Passage
::::::

# Parse for Cellpose
Parse the data in PNAS to fit with the specifications of Cellpose.

The neural network in cellpose works on 2D images, and hence each z-slice is stored in the folder 'PNAS-Cellpose' under the file name 'sample_<sample_i>_layer_<z_i>'.
The masks have the same name but with an added '_masks' at the end. 



In [1]:
import os
from os.path import join
import imageio
source_path = '/scratch/ottosson/datasets/SAM/data/PNAS'
destination_path = '/scratch/ottosson/datasets/SAM/data/PNAS-Cellpose'

In [2]:
# Get all directories in source path
plants = [dir for dir in os.listdir(source_path) if os.path.isdir(os.path.join(source_path, dir))] 
# Set intermediat paths 
intermediate_input_path = 'processed_tiffs'
intermediate_target_path = 'segmentation_tiffs'
# Set strings which are unique for input and output to be able to tell them apart
determiner_input_string = 'acylYFP'
determiner_output_string = ''

In [3]:
def find_label_file(file, directory):
    """
    Finds the files in the directory which share the timestamp and plant name of 'file'
    The file is assumed to be named "time_plant_XXXXXX.XX"
    """
    parts = file.split("_")
    time = parts[0]
    plant = parts[1]
    matched_files = []
    for f in os.listdir(directory):
        f_parts = f.split("_")
        f_time = f_parts[0]
        f_plant = f_parts[1]
        if time == f_time and plant == f_plant:
            matched_files.append(f)
    if len(matched_files) != 1:
        print(f"Wrong number of file matched: {matched_files}\nfile: {file}\nDir: {directory}\n")

::::::

Extracted material
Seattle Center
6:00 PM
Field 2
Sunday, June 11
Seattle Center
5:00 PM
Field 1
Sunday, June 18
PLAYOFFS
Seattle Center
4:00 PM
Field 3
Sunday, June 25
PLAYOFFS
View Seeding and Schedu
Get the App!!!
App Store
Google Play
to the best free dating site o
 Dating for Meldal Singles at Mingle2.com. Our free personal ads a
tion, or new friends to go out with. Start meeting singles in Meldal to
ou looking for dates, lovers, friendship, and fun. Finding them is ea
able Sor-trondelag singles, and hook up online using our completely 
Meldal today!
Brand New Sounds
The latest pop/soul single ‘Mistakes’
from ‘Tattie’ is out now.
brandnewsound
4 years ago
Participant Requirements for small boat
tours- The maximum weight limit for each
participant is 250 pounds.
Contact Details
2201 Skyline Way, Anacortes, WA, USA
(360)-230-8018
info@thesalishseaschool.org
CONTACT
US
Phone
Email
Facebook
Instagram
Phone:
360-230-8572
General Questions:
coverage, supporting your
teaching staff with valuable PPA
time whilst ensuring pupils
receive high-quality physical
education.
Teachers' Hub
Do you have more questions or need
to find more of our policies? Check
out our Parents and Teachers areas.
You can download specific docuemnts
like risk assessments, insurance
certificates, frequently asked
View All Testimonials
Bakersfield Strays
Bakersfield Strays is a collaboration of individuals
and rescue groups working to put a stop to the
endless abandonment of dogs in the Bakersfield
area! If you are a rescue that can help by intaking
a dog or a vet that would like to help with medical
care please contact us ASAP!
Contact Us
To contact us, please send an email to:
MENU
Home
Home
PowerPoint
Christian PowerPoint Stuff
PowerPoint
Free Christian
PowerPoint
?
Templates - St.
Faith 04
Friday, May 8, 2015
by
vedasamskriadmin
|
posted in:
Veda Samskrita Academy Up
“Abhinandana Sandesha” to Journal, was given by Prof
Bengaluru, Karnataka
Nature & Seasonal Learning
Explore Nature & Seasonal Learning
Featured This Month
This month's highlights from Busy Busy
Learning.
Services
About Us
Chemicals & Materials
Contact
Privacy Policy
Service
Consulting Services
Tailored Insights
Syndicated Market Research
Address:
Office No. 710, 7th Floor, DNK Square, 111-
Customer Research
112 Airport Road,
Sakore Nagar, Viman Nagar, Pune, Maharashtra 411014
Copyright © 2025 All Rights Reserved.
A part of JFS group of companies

::::::

Directions
(1) Quote the Cellpose parsing page in full, word for word.
(2) Pick out each line of the records containing the word "Sunday".
The records bear no relation to the Cellpose parsing page.

Responses by item number
(1)
# Parse for Cellpose
Parse the data in PNAS to fit with the specifications of Cellpose.

The neural network in cellpose works on 2D images, and hence each z-slice is stored in the folder 'PNAS-Cellpose' under the file name 'sample_<sample_i>_layer_<z_i>'.
The masks have the same name but with an added '_masks' at the end. 



In [1]:
import os
from os.path import join
import imageio
source_path = '/scratch/ottosson/datasets/SAM/data/PNAS'
destination_path = '/scratch/ottosson/datasets/SAM/data/PNAS-Cellpose'

In [2]:
# Get all directories in source path
plants = [dir for dir in os.listdir(source_path) if os.path.isdir(os.path.join(source_path, dir))] 
# Set intermediat paths 
intermediate_input_path = 'processed_tiffs'
intermediate_target_path = 'segmentation_tiffs'
# Set strings which are unique for input and output to be able to tell them apart
determiner_input_string = 'acylYFP'
determiner_output_string = ''

In [3]:
def find_label_file(file, directory):
    """
    Finds the files in the directory which share the timestamp and plant name of 'file'
    The file is assumed to be named "time_plant_XXXXXX.XX"
    """
    parts = file.split("_")
    time = parts[0]
    plant = parts[1]
    matched_files = []
    for f in os.listdir(directory):
        f_parts = f.split("_")
        f_time = f_parts[0]
        f_plant = f_parts[1]
        if time == f_time and plant == f_plant:
            matched_files.append(f)
    if len(matched_files) != 1:
        print(f"Wrong number of file matched: {matched_files}\nfile: {file}\nDir: {directory}\n")

(2)
Sunday, June 11
Sunday, June 18
Sunday, June 25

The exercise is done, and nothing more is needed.